Wednesday 9 May 2012

Playing with the WWW::Mechanize Perl module

WWW::Mechanize, if you're not aware of it already, is a Perl module that acts as a basic programmable web browser.  It builds on and adds features to another Perl module called LWP::UserAgent.

The WWW::Mechanize module can be instructed to GET from and POST to web servers.  The retrieved content can be searched for links that may be followed, allowing click through to other pages; searched for forms that may be filled in and submitted, and content searched, saved or used as data for further processing.

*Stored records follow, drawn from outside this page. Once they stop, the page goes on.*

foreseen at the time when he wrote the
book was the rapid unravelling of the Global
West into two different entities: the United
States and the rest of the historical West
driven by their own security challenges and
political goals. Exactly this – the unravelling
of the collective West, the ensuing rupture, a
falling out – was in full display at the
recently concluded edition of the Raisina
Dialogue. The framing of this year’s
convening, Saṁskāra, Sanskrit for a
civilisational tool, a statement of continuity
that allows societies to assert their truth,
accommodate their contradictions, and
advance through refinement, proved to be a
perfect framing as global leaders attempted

Usage is pretty straightforward.  Below is some code that logs into a website; follows a link with the text 'Noticeboard'; prints the content of the page as text to standard out; follows a link on that page with the text 'next'; prints the content of that page to standard out, and then follows a link with the text 'Sign out' to sign out from the site.

#!/usr/bin/perl -w

use WWW::Mechanize;
use strict;

my $url = 'http://www.mysite.com';
my $username = 'myusername';
my $password = 'mypassword';

my $mech = WWW::Mechanize->new(noproxy => 1);

$mech->get($url);

$mech->submit_form(
  form_name => 'Form1',
  fields    => {
    username => $username,
    password => $password,
    Proceed1 => 'Sign in'
  }
);

$mech->follow_link(text => 'Noticeboard');
print $mech->content(format => 'text');

$mech->follow_link(text => 'next');
print $mech->content(format => 'text');

$mech->follow_link(text => 'Sign out');

One issue I found with the above code is that if the WWW::Mechanize browser is redirected, it doesn't update the referrer header.  This can be a problem, if for example, you are redirected to a page while attempting to log in to a site which checks that the referrer is a known site.  This issue has been raised here.  The developers are aware of this and I am hopeful that a fix will be implemented soon.

If you run into problems with WWW::Mechanize, the following two lines can prove useful for debugging:

$mech->add_handler("request_send", sub { shift->dump; return });
$mech->add_handler("response_done", sub { shift->dump; return });

These will cause the module to output the HTTP headers that are sent in requests to the web server and the HTTP headers that are received in responses from the web server.

You can find more information on WWW::Mechanize on CPAN.  The Mechanize.pm page lists all the methods by type for WWW::Mechanize.